### Task prompt
Put the stretch from the first line through the line containing "common name: Spotted cucumber beetle" into a Markdown table with the columns Row and Line. Give each line a row number, and leave out any blank lines.

### Records supplied
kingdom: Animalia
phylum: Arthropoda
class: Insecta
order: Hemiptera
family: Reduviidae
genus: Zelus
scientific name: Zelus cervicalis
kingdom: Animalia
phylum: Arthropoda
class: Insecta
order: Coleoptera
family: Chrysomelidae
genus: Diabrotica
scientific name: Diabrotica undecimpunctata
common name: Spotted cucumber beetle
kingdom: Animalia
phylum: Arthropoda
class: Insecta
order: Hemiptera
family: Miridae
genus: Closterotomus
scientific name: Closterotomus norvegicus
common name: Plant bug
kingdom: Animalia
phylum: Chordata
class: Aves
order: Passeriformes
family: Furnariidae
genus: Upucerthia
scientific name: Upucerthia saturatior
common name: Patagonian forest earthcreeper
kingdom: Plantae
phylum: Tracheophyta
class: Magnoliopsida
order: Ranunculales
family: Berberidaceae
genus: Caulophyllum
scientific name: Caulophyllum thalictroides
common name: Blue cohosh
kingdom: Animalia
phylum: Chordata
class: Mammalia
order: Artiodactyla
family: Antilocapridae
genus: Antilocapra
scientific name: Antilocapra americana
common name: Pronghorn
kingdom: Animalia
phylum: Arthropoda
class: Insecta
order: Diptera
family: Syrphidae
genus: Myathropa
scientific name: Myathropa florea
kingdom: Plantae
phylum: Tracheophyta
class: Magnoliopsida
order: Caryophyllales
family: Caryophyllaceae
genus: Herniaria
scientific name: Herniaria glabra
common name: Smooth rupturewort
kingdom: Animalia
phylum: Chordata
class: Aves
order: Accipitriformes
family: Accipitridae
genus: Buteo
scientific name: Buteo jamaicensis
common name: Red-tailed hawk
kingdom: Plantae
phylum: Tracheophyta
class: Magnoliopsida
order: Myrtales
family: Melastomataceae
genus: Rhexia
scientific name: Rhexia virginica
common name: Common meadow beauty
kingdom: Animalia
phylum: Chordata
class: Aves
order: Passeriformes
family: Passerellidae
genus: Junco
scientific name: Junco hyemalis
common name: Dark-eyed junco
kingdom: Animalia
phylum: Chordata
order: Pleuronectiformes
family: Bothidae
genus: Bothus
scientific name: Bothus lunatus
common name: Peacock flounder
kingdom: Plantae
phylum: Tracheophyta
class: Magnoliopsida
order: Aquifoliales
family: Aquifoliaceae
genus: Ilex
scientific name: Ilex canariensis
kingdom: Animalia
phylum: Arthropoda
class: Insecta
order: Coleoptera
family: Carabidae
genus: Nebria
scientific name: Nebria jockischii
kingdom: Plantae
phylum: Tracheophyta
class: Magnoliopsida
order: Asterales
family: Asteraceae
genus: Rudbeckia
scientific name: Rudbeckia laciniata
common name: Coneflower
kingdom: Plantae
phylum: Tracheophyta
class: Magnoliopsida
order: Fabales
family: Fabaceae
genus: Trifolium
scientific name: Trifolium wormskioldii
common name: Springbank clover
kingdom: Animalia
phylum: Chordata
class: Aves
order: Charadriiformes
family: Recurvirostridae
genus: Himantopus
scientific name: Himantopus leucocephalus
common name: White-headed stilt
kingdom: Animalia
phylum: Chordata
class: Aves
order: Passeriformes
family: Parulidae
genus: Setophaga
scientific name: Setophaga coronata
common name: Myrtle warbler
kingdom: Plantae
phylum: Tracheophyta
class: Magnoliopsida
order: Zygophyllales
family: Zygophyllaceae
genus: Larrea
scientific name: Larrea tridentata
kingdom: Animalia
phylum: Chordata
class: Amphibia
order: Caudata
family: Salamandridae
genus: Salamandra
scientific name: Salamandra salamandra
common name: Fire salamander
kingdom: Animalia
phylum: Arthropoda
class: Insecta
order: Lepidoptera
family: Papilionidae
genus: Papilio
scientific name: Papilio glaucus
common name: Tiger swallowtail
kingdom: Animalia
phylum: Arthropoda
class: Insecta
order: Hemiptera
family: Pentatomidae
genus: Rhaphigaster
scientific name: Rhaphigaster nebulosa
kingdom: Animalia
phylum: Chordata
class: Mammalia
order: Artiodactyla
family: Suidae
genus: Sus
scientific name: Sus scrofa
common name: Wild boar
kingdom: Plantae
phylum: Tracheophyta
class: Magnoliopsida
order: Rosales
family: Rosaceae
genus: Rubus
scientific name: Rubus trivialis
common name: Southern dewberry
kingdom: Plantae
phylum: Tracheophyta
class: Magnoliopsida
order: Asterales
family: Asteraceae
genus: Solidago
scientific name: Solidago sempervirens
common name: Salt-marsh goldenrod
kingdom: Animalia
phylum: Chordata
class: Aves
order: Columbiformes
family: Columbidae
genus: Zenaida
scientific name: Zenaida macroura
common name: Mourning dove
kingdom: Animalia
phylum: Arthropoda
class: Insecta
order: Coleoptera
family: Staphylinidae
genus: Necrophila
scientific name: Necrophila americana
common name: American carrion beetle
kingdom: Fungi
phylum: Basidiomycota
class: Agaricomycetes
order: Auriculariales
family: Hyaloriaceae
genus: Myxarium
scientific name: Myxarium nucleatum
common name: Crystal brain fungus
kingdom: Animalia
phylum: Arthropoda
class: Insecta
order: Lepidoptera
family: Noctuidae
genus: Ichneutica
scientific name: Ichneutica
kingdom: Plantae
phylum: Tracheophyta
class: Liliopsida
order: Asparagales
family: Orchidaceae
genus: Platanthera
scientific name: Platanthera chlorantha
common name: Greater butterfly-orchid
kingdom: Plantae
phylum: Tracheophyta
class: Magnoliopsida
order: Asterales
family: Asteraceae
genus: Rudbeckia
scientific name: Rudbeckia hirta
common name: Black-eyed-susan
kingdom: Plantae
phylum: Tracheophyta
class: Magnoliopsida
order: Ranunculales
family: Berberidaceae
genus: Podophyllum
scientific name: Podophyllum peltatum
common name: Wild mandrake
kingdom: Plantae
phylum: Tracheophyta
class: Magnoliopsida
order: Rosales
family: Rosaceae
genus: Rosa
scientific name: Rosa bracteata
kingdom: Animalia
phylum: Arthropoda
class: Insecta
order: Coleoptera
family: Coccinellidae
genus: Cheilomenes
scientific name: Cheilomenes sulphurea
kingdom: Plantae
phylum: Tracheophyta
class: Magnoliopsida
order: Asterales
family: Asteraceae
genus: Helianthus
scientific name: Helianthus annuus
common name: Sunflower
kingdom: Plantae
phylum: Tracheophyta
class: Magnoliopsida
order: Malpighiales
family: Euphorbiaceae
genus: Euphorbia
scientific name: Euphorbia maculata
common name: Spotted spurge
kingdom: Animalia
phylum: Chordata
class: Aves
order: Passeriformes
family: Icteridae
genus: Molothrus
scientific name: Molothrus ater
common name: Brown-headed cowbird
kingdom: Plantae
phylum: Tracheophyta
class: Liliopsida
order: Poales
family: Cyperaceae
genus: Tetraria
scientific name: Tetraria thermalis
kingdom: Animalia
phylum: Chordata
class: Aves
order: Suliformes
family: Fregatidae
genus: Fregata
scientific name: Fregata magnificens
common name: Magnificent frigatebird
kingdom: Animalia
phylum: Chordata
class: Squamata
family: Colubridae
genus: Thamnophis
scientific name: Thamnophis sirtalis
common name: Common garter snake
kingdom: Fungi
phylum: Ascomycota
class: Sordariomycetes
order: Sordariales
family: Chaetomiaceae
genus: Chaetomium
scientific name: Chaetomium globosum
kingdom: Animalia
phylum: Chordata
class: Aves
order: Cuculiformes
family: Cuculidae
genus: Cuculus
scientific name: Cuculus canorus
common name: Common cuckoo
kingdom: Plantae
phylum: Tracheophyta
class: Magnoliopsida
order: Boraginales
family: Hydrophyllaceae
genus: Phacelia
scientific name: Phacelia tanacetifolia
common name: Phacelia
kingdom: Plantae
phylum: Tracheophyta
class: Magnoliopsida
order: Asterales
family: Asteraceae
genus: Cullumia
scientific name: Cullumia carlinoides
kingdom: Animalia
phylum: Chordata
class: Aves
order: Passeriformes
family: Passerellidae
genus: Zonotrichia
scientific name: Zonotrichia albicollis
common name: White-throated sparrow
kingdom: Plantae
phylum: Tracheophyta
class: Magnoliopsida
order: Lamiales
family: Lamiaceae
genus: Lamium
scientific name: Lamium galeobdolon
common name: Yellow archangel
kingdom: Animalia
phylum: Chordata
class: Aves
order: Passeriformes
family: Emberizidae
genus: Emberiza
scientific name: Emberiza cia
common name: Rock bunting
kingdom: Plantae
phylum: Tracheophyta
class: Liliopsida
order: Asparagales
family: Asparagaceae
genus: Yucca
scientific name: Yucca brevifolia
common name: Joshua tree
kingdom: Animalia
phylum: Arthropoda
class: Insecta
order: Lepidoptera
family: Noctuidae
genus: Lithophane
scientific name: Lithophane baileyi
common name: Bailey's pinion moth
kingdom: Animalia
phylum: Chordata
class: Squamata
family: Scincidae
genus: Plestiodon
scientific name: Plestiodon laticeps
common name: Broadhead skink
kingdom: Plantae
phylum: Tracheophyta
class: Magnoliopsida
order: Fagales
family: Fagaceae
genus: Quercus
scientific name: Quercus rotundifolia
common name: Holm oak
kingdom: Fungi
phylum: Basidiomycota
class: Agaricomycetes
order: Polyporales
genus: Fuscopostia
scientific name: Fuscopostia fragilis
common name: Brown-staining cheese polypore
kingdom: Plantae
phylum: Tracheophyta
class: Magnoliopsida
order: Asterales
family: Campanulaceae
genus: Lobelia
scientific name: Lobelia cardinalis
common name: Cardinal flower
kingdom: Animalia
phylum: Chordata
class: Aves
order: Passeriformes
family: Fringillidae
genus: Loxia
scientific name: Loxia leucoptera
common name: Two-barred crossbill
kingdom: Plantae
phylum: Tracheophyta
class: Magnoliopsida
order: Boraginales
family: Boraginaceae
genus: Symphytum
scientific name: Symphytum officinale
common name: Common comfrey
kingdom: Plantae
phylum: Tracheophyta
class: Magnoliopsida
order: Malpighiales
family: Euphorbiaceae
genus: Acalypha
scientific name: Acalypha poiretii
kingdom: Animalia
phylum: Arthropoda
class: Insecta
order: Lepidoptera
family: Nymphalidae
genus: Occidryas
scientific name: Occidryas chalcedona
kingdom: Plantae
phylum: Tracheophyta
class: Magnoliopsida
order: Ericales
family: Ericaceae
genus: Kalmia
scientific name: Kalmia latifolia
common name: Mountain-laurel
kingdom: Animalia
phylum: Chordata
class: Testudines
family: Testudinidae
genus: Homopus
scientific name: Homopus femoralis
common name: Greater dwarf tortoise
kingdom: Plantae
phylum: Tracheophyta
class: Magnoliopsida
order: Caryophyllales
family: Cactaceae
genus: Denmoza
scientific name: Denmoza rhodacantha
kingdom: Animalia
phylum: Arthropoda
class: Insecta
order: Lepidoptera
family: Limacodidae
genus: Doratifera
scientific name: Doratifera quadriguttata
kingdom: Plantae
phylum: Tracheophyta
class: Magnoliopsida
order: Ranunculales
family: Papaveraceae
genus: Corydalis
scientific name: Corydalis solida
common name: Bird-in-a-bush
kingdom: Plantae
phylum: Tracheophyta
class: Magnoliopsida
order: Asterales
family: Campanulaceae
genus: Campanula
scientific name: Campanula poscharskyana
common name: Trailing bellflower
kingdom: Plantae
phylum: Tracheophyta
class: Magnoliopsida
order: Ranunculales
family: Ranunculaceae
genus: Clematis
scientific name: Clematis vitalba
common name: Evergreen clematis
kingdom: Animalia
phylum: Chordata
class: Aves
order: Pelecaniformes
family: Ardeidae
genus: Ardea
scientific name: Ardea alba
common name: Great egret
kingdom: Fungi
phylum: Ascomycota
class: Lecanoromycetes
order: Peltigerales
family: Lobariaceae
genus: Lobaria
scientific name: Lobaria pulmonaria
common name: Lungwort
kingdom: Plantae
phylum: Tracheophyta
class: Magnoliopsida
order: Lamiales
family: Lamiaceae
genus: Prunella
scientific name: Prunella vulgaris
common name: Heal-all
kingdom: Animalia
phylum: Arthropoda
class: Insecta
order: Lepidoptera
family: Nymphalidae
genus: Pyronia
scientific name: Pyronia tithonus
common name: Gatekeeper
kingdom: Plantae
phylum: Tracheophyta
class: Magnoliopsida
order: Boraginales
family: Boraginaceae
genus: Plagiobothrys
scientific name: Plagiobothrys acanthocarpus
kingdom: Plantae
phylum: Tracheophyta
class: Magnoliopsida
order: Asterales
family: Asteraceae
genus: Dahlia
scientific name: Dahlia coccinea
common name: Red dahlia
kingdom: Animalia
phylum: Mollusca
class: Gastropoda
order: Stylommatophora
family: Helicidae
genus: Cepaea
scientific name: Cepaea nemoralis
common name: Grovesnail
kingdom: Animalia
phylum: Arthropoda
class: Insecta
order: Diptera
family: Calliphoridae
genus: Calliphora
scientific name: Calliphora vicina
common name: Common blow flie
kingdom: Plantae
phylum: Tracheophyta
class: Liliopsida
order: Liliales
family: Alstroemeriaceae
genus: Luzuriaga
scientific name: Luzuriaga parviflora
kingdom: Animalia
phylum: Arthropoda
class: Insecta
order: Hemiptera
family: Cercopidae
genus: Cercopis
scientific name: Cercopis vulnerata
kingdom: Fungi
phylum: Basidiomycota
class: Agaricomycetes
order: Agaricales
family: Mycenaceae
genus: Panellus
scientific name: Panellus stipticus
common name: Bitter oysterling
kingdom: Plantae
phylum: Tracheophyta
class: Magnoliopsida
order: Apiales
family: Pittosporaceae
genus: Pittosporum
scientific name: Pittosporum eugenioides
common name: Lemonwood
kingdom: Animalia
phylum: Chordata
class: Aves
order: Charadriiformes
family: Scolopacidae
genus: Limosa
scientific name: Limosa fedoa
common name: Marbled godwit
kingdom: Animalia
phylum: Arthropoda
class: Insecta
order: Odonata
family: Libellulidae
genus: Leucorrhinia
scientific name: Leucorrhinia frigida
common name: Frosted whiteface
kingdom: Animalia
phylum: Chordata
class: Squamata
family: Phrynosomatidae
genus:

### Result
| Row | Line |
|---|---|
| 1 | kingdom: Animalia |
| 2 | phylum: Arthropoda |
| 3 | class: Insecta |
| 4 | order: Hemiptera |
| 5 | family: Reduviidae |
| 6 | genus: Zelus |
| 7 | scientific name: Zelus cervicalis |
| 8 | kingdom: Animalia |
| 9 | phylum: Arthropoda |
| 10 | class: Insecta |
| 11 | order: Coleoptera |
| 12 | family: Chrysomelidae |
| 13 | genus: Diabrotica |
| 14 | scientific name: Diabrotica undecimpunctata |
| 15 | common name: Spotted cucumber beetle |